Data section>
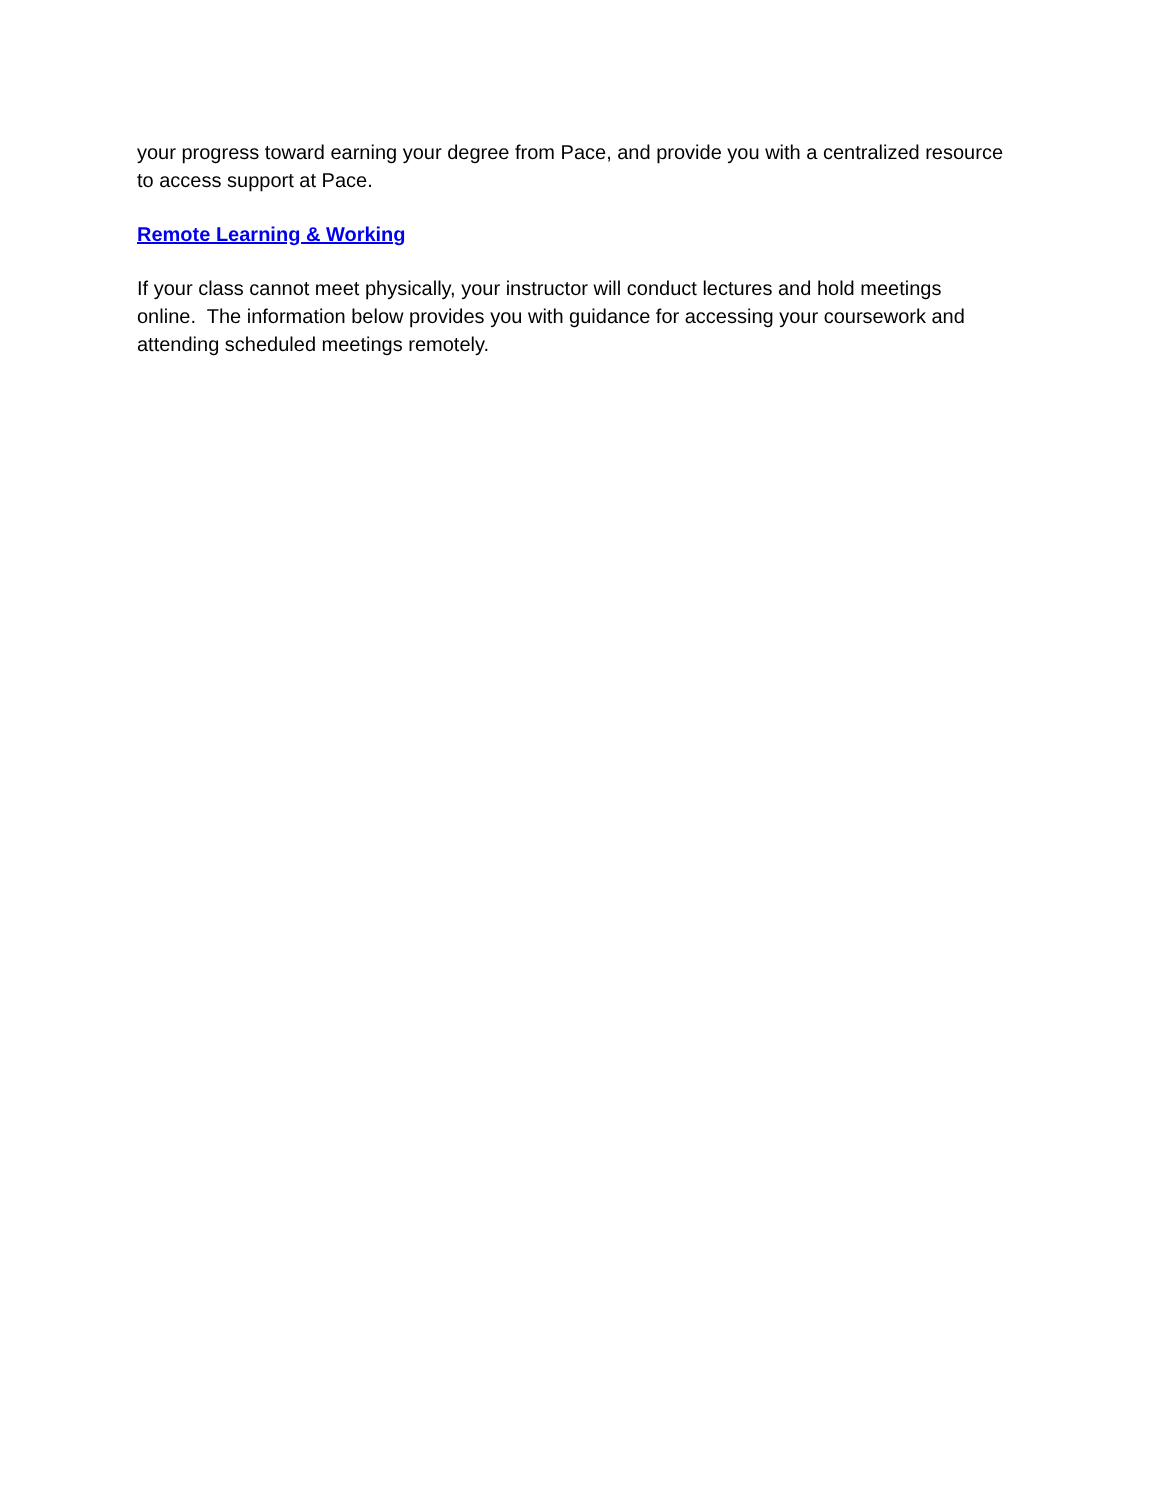your progress toward earning your degree from Pace, and provide you with a centralized resource to access support at Pace.
Remote Learning & Working
If your class cannot meet physically, your instructor will conduct lectures and hold meetings online. The information below provides you with guidance for accessing your coursework and attending scheduled meetings remotely.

Action item> All of the data above must be printed exactly, minus its pictures.

Written response>
your progress toward earning your degree from Pace, and provide you with a centralized resource to access support at Pace.
Remote Learning & Working
If your class cannot meet physically, your instructor will conduct lectures and hold meetings online. The information below provides you with guidance for accessing your coursework and attending scheduled meetings remotely.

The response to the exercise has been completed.